THE DATA below:
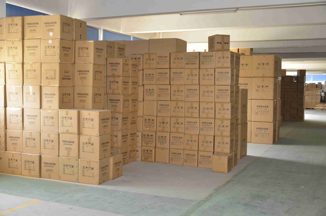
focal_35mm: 45
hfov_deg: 43.7
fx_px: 407
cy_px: 108
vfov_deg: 29.7
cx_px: 163
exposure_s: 1/60
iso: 560
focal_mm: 30
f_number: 4.8
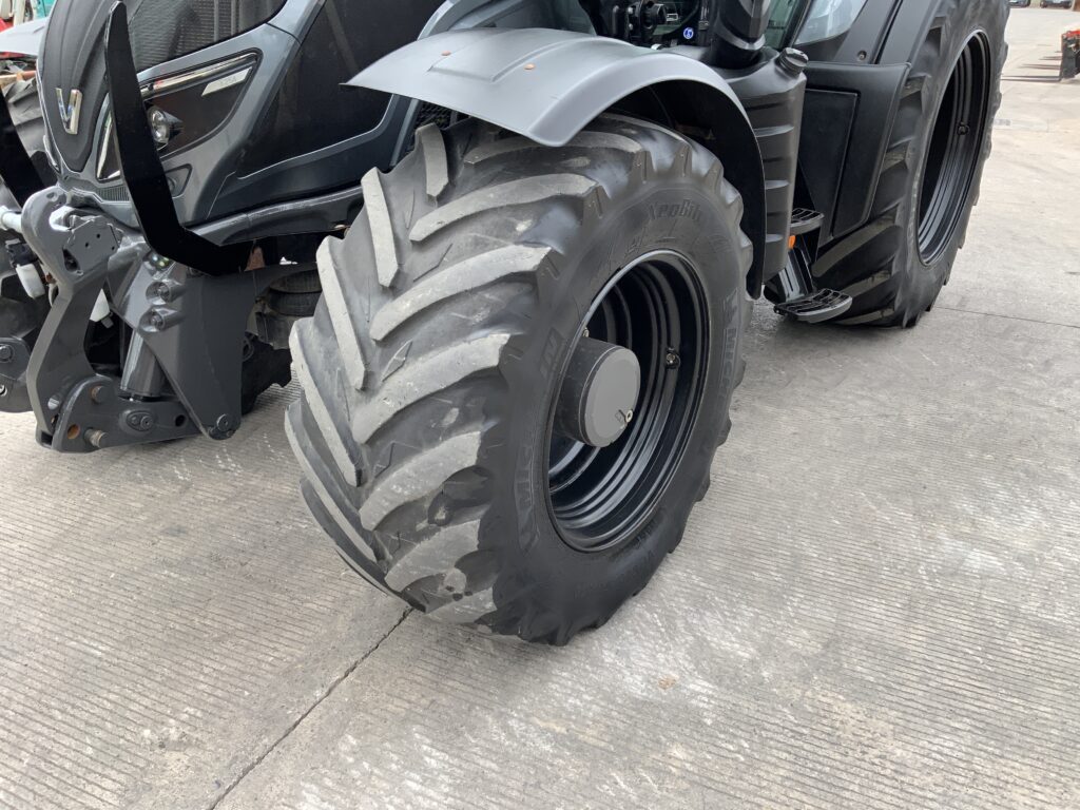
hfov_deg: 61.7
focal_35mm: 29
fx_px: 905
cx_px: 540
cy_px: 405
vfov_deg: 48.2
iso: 16
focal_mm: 3
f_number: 1.8
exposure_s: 1/415
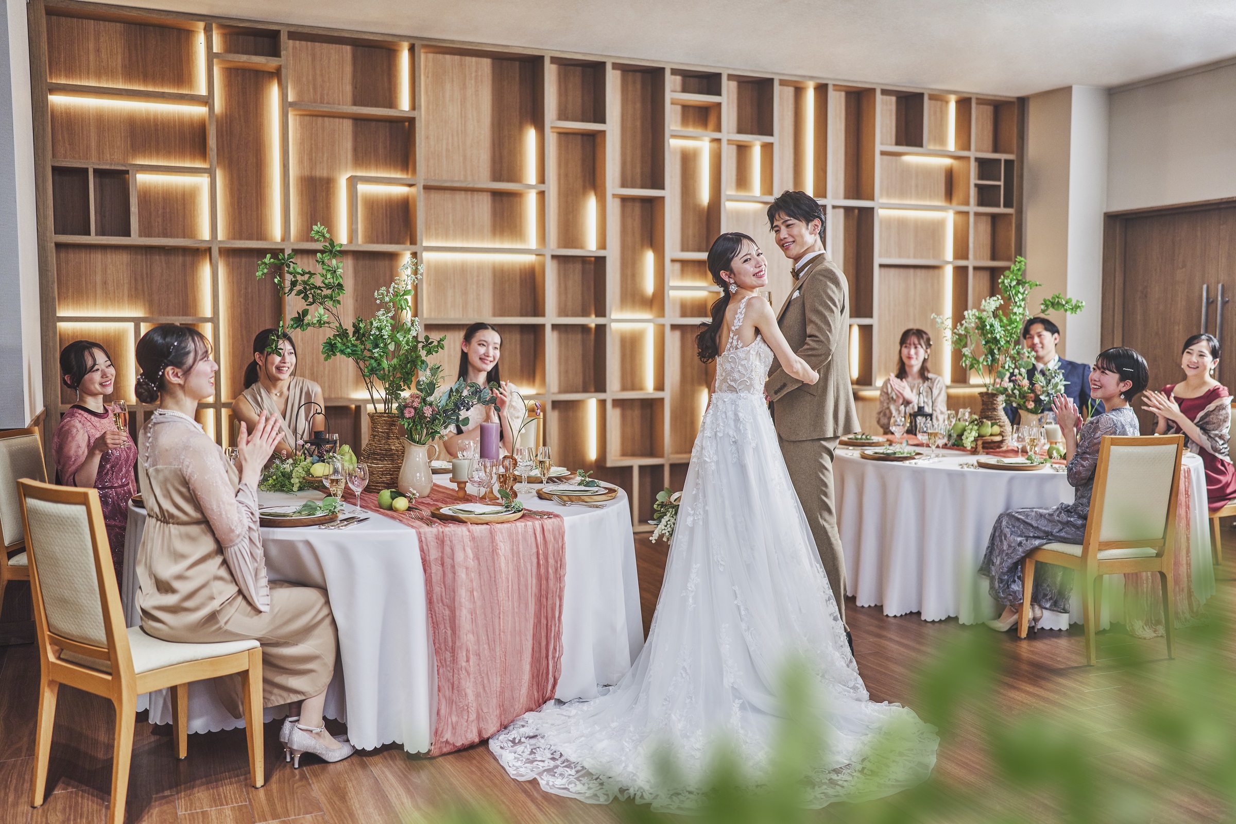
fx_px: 1202
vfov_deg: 37.9
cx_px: 618
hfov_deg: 54.4
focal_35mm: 35
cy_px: 412
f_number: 1.4
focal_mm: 35
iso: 400
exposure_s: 1/100
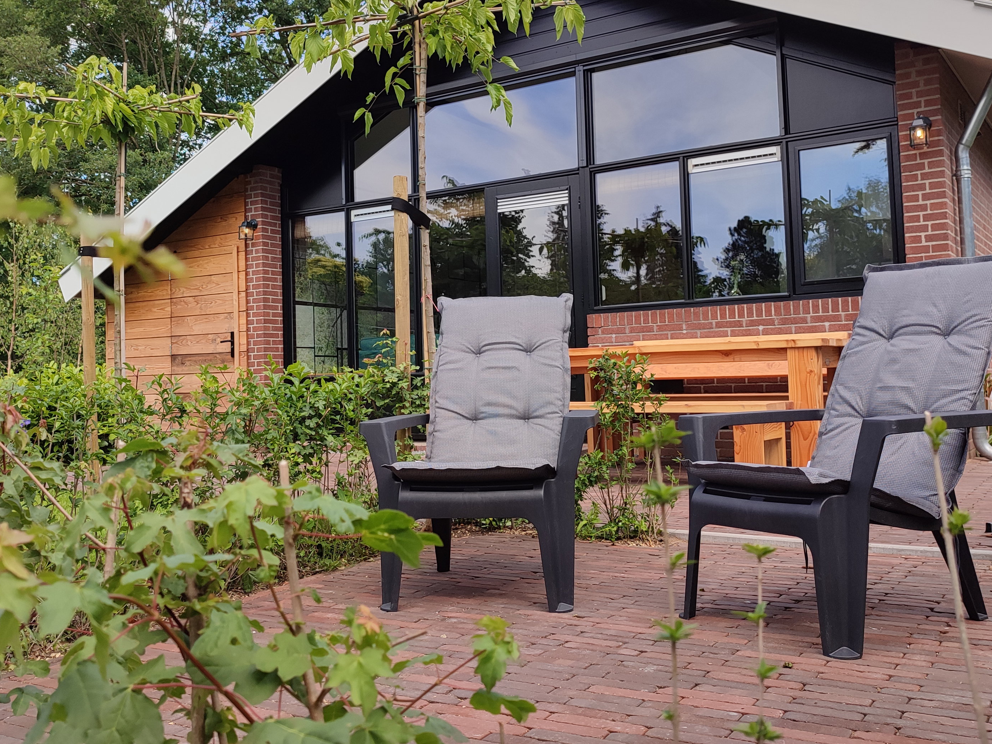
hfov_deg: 51.3
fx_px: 1032
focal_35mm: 36
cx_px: 454
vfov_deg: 39.5
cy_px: 312
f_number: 1.9
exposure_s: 1/499
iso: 50
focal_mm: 6.04
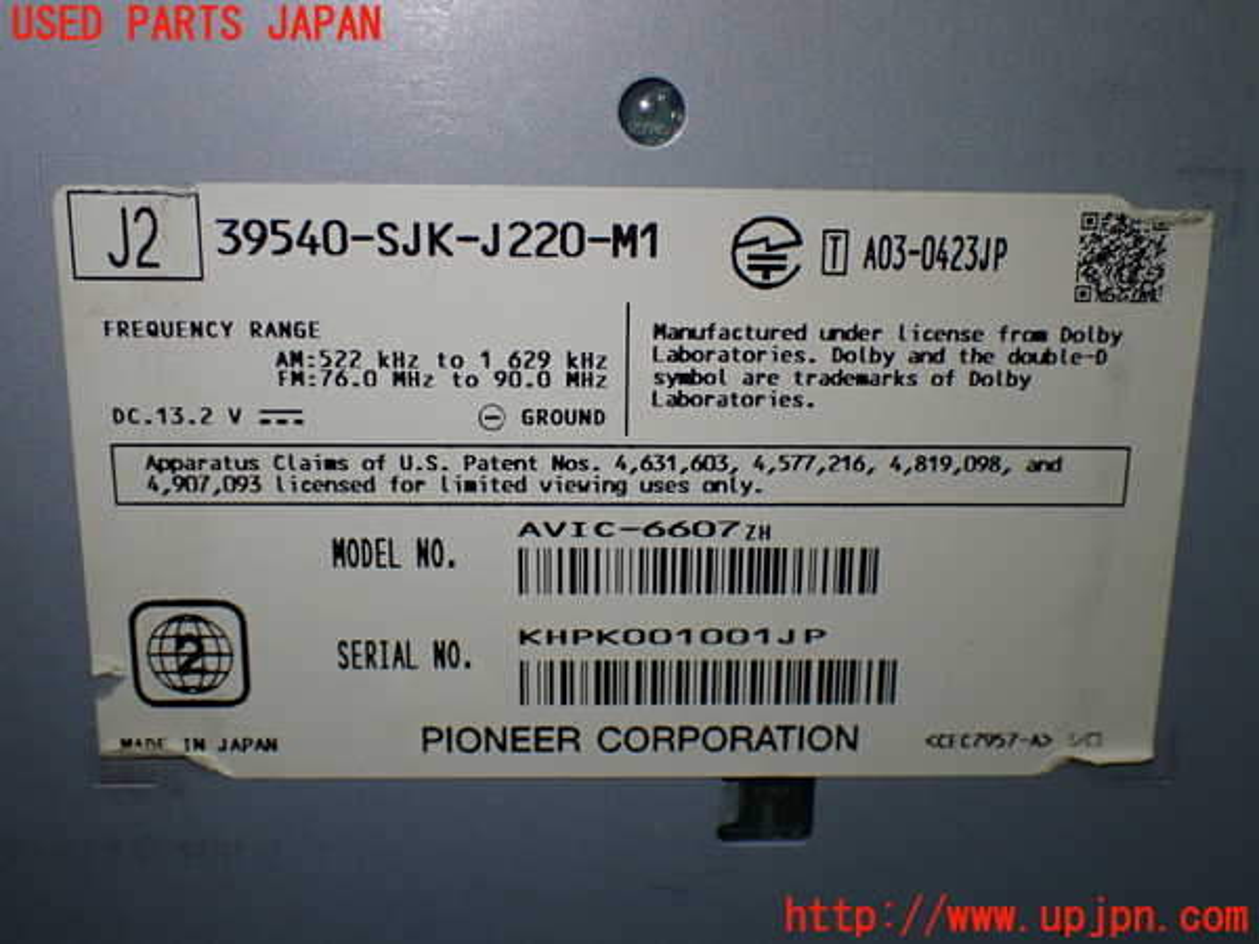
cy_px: 472
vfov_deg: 35.1
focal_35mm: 41
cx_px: 630
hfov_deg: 45.8
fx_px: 1491
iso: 250
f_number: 2.8
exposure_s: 1/160
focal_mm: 7.31
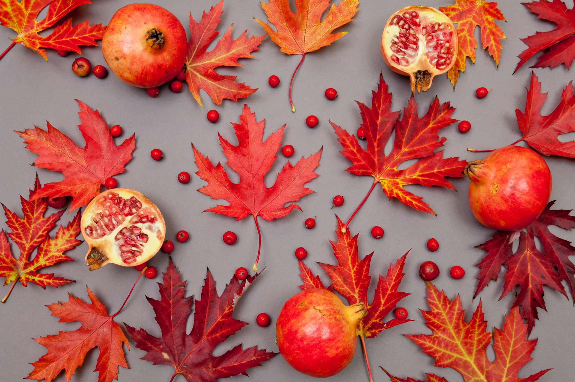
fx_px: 622
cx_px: 288
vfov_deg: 34.1
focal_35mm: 39
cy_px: 191
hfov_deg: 49.6
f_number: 11
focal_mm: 26
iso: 250
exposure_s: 1/160
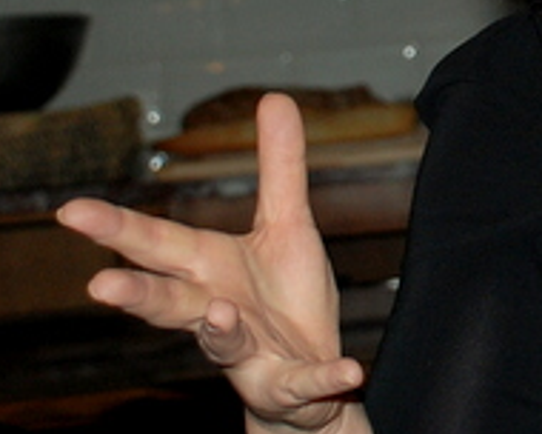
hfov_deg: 9.1
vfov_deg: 7.6
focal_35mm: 203
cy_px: -69
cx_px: 1004
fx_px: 3256
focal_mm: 38
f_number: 4.5
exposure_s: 1/60
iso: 320
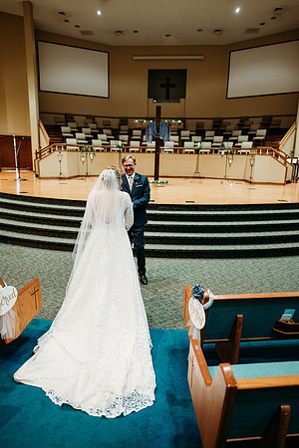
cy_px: 224
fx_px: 299
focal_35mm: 24
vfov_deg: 73.7
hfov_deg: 53.1
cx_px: 150
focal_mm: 24
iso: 2000
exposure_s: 1/125
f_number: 1.8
End of THE DATA.
ASSIGNMENT: No image belongs in the copy. Transcribe the full listing verbatim.

OUTPUT BELOW:
focal_35mm: 45
hfov_deg: 43.7
fx_px: 407
cy_px: 108
vfov_deg: 29.7
cx_px: 163
exposure_s: 1/60
iso: 560
focal_mm: 30
f_number: 4.8
hfov_deg: 61.7
focal_35mm: 29
fx_px: 905
cx_px: 540
cy_px: 405
vfov_deg: 48.2
iso: 16
focal_mm: 3
f_number: 1.8
exposure_s: 1/415
fx_px: 1202
vfov_deg: 37.9
cx_px: 618
hfov_deg: 54.4
focal_35mm: 35
cy_px: 412
f_number: 1.4
focal_mm: 35
iso: 400
exposure_s: 1/100
hfov_deg: 51.3
fx_px: 1032
focal_35mm: 36
cx_px: 454
vfov_deg: 39.5
cy_px: 312
f_number: 1.9
exposure_s: 1/499
iso: 50
focal_mm: 6.04
cy_px: 472
vfov_deg: 35.1
focal_35mm: 41
cx_px: 630
hfov_deg: 45.8
fx_px: 1491
iso: 250
f_number: 2.8
exposure_s: 1/160
focal_mm: 7.31
fx_px: 622
cx_px: 288
vfov_deg: 34.1
focal_35mm: 39
cy_px: 191
hfov_deg: 49.6
f_number: 11
focal_mm: 26
iso: 250
exposure_s: 1/160
hfov_deg: 9.1
vfov_deg: 7.6
focal_35mm: 203
cy_px: -69
cx_px: 1004
fx_px: 3256
focal_mm: 38
f_number: 4.5
exposure_s: 1/60
iso: 320
cy_px: 224
fx_px: 299
focal_35mm: 24
vfov_deg: 73.7
hfov_deg: 53.1
cx_px: 150
focal_mm: 24
iso: 2000
exposure_s: 1/125
f_number: 1.8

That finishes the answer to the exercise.